Could 2026 be the Year of the Renter?
After 15 straight months of falling rental prices, the balance of power could finally be getting back into the hands of renters, which should come as a relief to financially strapped Canadians, although not everyone will be able to benefit.
At the end of 2025, the average asking rent for all properties in the country was $2,060 per month, according to Rentals.ca, still high by historical standards but down from the peak of $2,202 in May 2024.
With demand slowing and the supply of units coming to market still growing, all signs point to apartment rents continuing to fall throughout the remainder of 2026.
“I think it’s going to be an interesting year because by the end of 2025 we had negative population growth, which was quite surprising,” said Giacomo Ladas, deputy director of Rentals.ca, which tracks rental prices across the country.
In terms of supply, there are still 180,000 units under construction across the country, a small fraction of the existing three million-plus homes but large enough to have an impact on the market.
“Vacancy rates are rising and supply will outweigh demand for the remainder of 2026,” Ladas said. “I don’t think the incentives will go away.

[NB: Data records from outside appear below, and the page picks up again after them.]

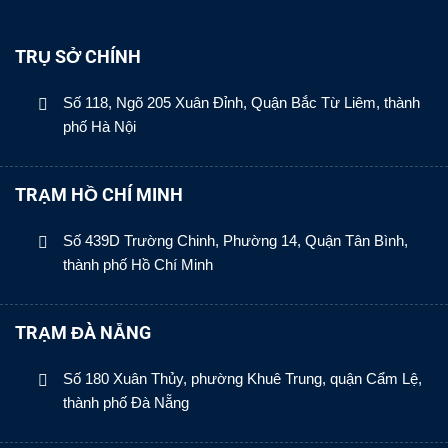
TRỤ SỞ CHÍNH
Số 118, Ngõ 205 Xuân Đỉnh, Quận Bắc Từ Liêm, thành
phố Hà Nội
TRẠM HỒ CHÍ MINH
Số 439D Trường Chinh, Phường 14, Quận Tân Bình,
thành phố Hồ Chí Minh
TRẠM ĐÀ NẴNG
Số 180 Xuân Thủy, phường Khuê Trung, quận Cẩm Lệ,
thành phố Đà Nẵng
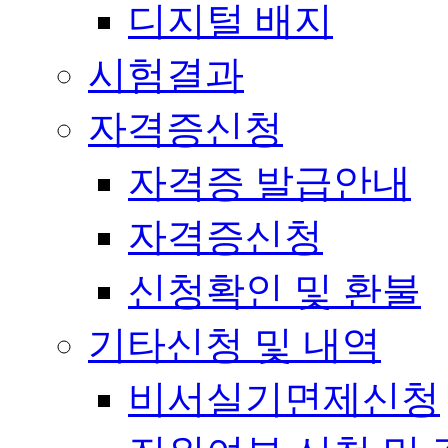
디지털 배지
시험결과
자격증신청
자격증 발급안내
자격증신청
신청확인 및 환불
기타신청 및 내역
비서실기면제신청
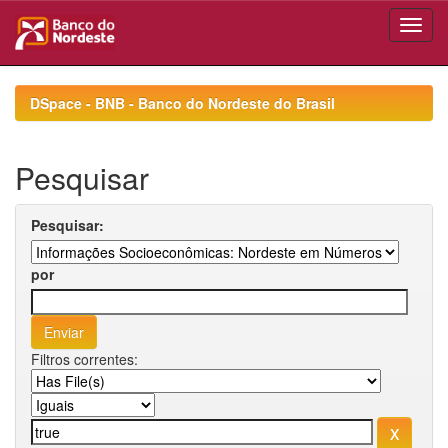
Skip
navigation
DSpace - BNB - Banco do Nordeste do Brasil
Pesquisar
Pesquisar:
por
Filtros correntes:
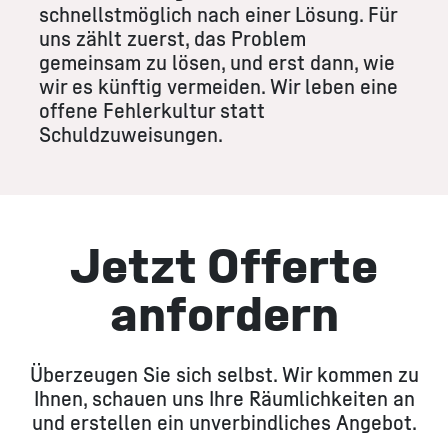
schnellstmöglich nach einer Lösung. Für
uns zählt zuerst, das Problem
gemeinsam zu lösen, und erst dann, wie
wir es künftig vermeiden. Wir leben eine
offene Fehlerkultur statt
Schuldzuweisungen.
Jetzt Offerte
anfordern
Überzeugen Sie sich selbst. Wir kommen zu
Ihnen, schauen uns Ihre Räumlichkeiten an
und erstellen ein unverbindliches Angebot.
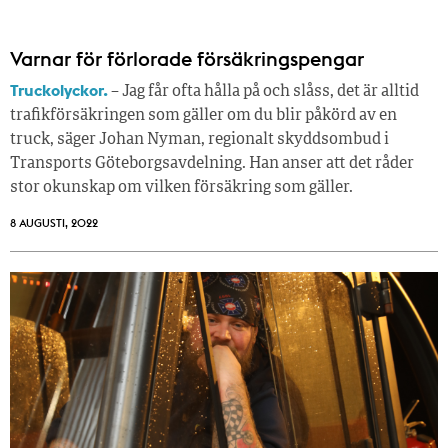
Varnar för förlorade försäkringspengar
Truckolyckor.
– Jag får ofta hålla på och slåss, det är alltid
trafikförsäkringen som gäller om du blir påkörd av en
truck, säger Johan Nyman, regionalt skyddsombud i
Transports Göteborgsavdelning. Han anser att det råder
stor okunskap om vilken försäkring som gäller.
8 AUGUSTI, 2022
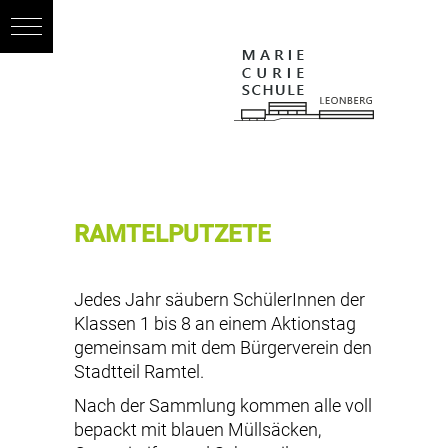
RAMTELPUTZETE
Jedes Jahr säubern SchülerInnen der
Klassen 1 bis 8 an einem Aktionstag
gemeinsam mit dem Bürgerverein den
Stadtteil Ramtel.
Nach der Sammlung kommen alle voll
bepackt mit blauen Müllsäcken,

Tenants are taking a lot more time to make their choices because of the slowing demand.”
Carl Gomez, chief economist at Centurian Asset Management, which owns a 23,000-unit private REIT, said the market needs this supply after decades of undersupply, but cautioned that not all of it is hitting the mark.
“There is a large surplus that has increased the vacancy rate. But you have to look beneath the surface of what is being added, and a good portion of the supply is not filling the demand gap in the market,” he said, pointing to small one-bedroom apartments. “They’re coming on the market and they’re not necessarily affordable for the average renter.”

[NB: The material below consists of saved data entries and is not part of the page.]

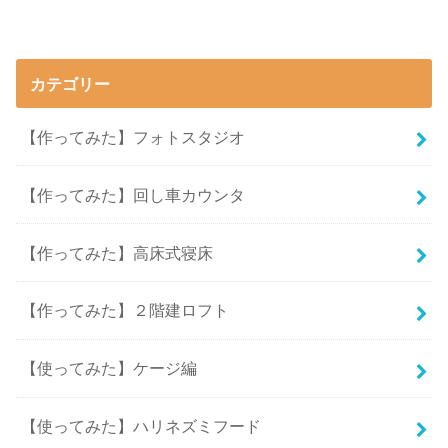
カテゴリー
【作ってみた】フォトスタジオ
【作ってみた】回し車カウンタ
【作ってみた】高床式寝床
【作ってみた】２階建ロフト
【使ってみた】ケージ編
【使ってみた】ハリネズミフード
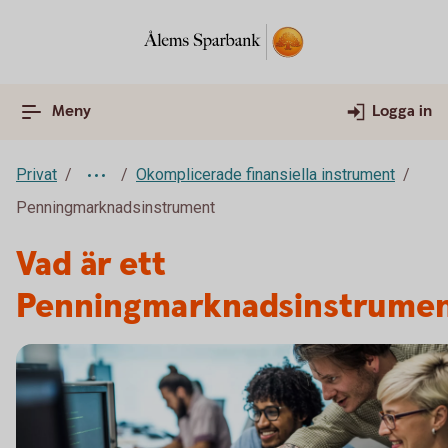
Meny
Logga in
Privat
Okomplicerade finansiella instrument
Penningmarknadsinstrument
Vad är ett
Penningmarknadsinstrume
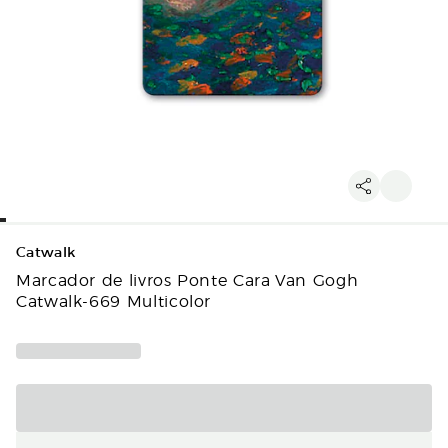
Catwalk
Marcador de livros Ponte Cara Van Gogh
Catwalk-669 Multicolor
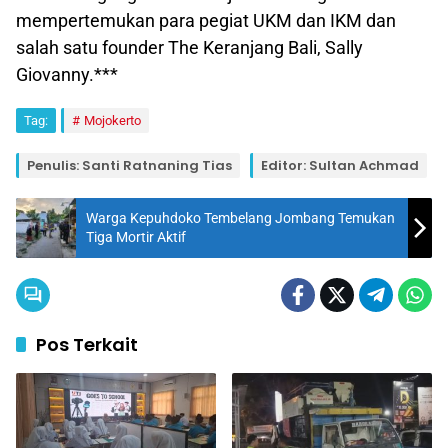
mempertemukan para pegiat UKM dan IKM dan
salah satu founder The Keranjang Bali, Sally
Giovanny.***
Tag:
Mojokerto
Penulis: Santi Ratnaning Tias
Editor: Sultan Achmad
Warga Kepuhdoko Tembelang Jombang Temukan
Tiga Mortir Aktif
Pos Terkait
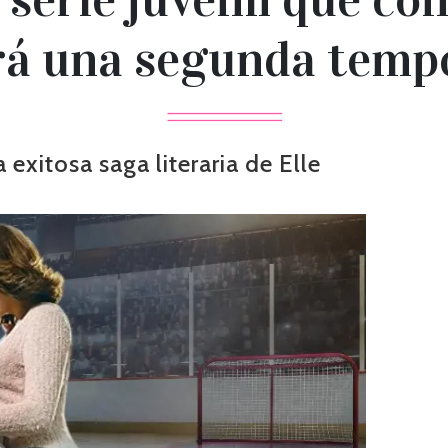
rá una segunda temp
exitosa saga literaria de Elle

Although rents have fallen 5.4 percent over the last year, they are still 14.1 percent above levels at the end of 2019, according to Rentals.ca.
It is an established principle that no more than 30 percent of your gross income should go toward rent. That would equate to an average income of $82,400 for a typical apartment in Canada alone, with the figure much higher in Toronto and Vancouver. So, yes, we’re still talking about affordability.
It’s no real shock when groups like the Association of Community Organizations for Reform Now (ACORN) oppose even a modest 2.1 per cent benchmark rent increase in Ontario. In some parts of the rental world, people simply can’t afford it.
However, the picture is likely to be worse for landlords as their profits today do not appear particularly tangible and the value of their holdings is weakening in a weaker market.
According to real estate firm Avison Young, returns in the multifamily sector are not particularly spectacular, with the return on investment, or return on investment, in some Canadian cities ranging from 4 to perhaps 5.25 percent.
Investment demand from private buyers has increased as they see rents rising in the long term, if not until 2026. In the middle are publicly traded REITs, which trade at market value today, with unit prices low and falling.
Over the past six months, we’ve seen two Ottawa-based REITs, InterRent and Minto Apartment, which have nearly 25,000 units combined, seek privatization because they were so poorly valued in the public markets.
Mario Saric, an analyst at Scotia Capital, kicked off a report on the investment bank’s 21st housing panel by saying there may not be a 22nd next year.
“(The) long-term fundamental picture is good,” Saric said in his report. “New supply growth is expected to slow sharply in 2027 and beyond, particularly as it relates to the delivery of new condominiums. Despite a reduction in the premium cost of owning compared to renting, we still believe renting remains financially more attractive, particularly given the limited prospects for material home price increases.”
Even though home prices aren’t falling that much since their peak in 2022, when the Canadian Real Estate Association’s home price index was over $800,000, they are still falling and are well below $700,000 today. There is no fear of missing out on the housing market.
Sam Kolias, chief executive of Boardwalk, Western Canada’s largest REIT based in Calgary, said there is plenty of choice for renters, which he called good news.
“A stable, affordable housing market is great for a growing economy,” said the real estate executive, who believes it is time for the government to ease immigration policies. “There is more than enough housing to bring back good, interested international students. That will help our university budgets and it will help our economy.”
As for REIT valuations, he wonders how long public entities can continue to operate if private investors buy them up and value them higher.
Kolias and others believe those days could be short-lived, even if market conditions encourage more supply. Rising costs and falling demand are discouraging new construction, and there are few guarantees that future market conditions will continue to benefit tenants.
New condo sales in the Greater Toronto Area fell to their lowest level since 1991 in the final quarter of 2025, and research firm Urbanation found a record 28 projects were canceled last year, developments that would have added 7,243 units in Canada’s largest city.
A large percentage of condos are owned by investors and end up on the rental market, so supply will decline. And while some condo projects have been converted to rental housing, there will likely be fewer such conversions in the market.
“There will be virtually no new condo deliveries until 2029,” Urbanation said.
Rentals.ca’s Ladas said that as asking rents continue to fall, more renters across the housing continuum will see the opportunity to get a cheaper apartment and potentially move.
That’s a great story for renters in 2026 — but don’t expect it to last long beyond that.